Explicit Motor Imagery
Explicit motor Imagery is a fancy way of saying mental rehearsal of a movement. A person with knee pain might visualise themselves picking something up from the floor, smoothly and with ease. This mental practice of pain free movement helps retrain the brain to create a sense of safety around this action.
Safety
In the words of Mosely and Butler: “we won’t have pain when our credible evidence of safety is greater than our credible evidence of danger.” A focus on messages of safety dampens your protective responses.

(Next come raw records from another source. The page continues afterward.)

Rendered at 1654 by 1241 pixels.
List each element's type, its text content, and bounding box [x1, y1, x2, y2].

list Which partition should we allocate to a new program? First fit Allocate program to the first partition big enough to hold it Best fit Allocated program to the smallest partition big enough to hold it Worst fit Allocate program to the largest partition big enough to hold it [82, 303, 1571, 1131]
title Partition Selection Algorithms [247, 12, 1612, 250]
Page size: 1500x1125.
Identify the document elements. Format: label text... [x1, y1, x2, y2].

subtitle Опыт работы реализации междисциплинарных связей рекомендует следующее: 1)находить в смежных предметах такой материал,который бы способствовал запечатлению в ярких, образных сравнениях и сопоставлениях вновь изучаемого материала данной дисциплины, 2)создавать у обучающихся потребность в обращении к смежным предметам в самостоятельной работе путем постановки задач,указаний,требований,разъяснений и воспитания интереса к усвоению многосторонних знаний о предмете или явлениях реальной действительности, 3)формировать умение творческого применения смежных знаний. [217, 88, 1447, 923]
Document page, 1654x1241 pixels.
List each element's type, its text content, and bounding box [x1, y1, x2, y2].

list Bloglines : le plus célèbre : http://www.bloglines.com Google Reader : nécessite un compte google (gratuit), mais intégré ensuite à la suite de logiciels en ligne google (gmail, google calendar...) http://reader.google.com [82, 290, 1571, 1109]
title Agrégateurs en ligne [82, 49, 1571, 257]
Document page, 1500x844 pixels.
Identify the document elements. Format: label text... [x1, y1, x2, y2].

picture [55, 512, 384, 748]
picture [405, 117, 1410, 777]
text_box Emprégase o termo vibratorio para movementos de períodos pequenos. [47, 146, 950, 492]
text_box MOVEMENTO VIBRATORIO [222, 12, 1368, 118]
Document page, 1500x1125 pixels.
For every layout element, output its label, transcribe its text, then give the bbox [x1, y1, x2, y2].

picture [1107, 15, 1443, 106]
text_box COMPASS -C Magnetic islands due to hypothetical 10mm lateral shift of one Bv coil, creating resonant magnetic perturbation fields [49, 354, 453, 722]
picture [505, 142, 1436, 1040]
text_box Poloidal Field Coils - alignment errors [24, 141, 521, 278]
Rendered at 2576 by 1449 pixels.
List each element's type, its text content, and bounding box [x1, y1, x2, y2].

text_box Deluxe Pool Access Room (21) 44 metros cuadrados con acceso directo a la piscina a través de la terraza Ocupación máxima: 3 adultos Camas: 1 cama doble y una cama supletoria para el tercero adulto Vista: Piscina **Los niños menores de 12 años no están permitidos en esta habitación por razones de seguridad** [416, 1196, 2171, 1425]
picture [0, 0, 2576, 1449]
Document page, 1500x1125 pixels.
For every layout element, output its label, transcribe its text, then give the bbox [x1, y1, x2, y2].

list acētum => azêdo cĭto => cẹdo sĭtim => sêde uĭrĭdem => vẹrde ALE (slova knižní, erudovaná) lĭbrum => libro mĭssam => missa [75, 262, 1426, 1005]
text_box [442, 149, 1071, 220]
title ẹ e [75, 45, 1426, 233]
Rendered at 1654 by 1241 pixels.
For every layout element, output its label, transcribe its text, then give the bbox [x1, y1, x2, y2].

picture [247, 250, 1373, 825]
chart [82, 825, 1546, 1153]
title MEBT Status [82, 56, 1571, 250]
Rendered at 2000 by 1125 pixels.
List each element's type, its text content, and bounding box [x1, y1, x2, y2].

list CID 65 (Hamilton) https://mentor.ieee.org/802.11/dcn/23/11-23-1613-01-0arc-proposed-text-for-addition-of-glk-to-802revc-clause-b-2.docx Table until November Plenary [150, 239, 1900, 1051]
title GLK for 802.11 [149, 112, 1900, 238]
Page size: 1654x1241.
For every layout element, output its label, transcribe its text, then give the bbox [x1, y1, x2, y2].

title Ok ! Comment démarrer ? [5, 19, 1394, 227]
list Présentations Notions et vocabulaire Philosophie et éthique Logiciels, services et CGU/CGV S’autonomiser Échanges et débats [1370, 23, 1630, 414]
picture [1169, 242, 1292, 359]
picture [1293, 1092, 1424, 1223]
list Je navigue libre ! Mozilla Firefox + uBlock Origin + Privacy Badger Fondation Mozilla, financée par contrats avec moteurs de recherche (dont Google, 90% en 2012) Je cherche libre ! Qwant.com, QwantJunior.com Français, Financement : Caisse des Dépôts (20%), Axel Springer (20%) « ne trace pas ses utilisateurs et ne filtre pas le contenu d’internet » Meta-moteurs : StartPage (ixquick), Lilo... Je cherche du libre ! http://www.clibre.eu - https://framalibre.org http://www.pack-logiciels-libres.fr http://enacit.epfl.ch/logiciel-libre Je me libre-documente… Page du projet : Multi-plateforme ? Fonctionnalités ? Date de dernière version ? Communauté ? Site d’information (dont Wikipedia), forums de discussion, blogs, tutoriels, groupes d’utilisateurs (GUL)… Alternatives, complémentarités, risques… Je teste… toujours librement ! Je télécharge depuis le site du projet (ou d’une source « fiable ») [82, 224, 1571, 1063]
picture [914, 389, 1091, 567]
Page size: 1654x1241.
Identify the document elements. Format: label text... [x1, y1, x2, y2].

Self Efficacy and High Internal Locus of Control
When you focus on the skills and resources that you have to manage your pain you increase your locus of control and pain-related self-efficacy. These factors are predictors of physical and mental health one month following treatment.
Positive Affect
Asking you to provide reassuring sentences about your current situation aims to create positive affect which is related to the mood states of comfort, happiness and well being. This has been found to buffer negative mental and emotional responses to pain and enhance the self-management of chronic pain.
After we talk through these elements I create a ten minute recording with a quiet background of calming music. The recording incorporates each of the above components and I ask you to listen to the recording at least five times a week for a month. At the one month mark we check in and see if we have measurable progress such as a reduction in pain flares; achievement in movement and life goals; and even a reduction in pain scores. Then I ask you to persevere for another month. Why? because changing neural circuits takes time. As the marvellous story of Pain scientist Dr Moskowitz shows. He recovered from his chronic pain using visualisation exercises. Each time he felt his pain he visualised the problem areas in his body and his brain shrinking. At three weeks he noticed a very small reduction in pain. At six weeks the pain between his shoulders disappeared. At four months he experienced pain-free periods in his neck. Within a year he was almost pain-free. Inspiring stuff hey?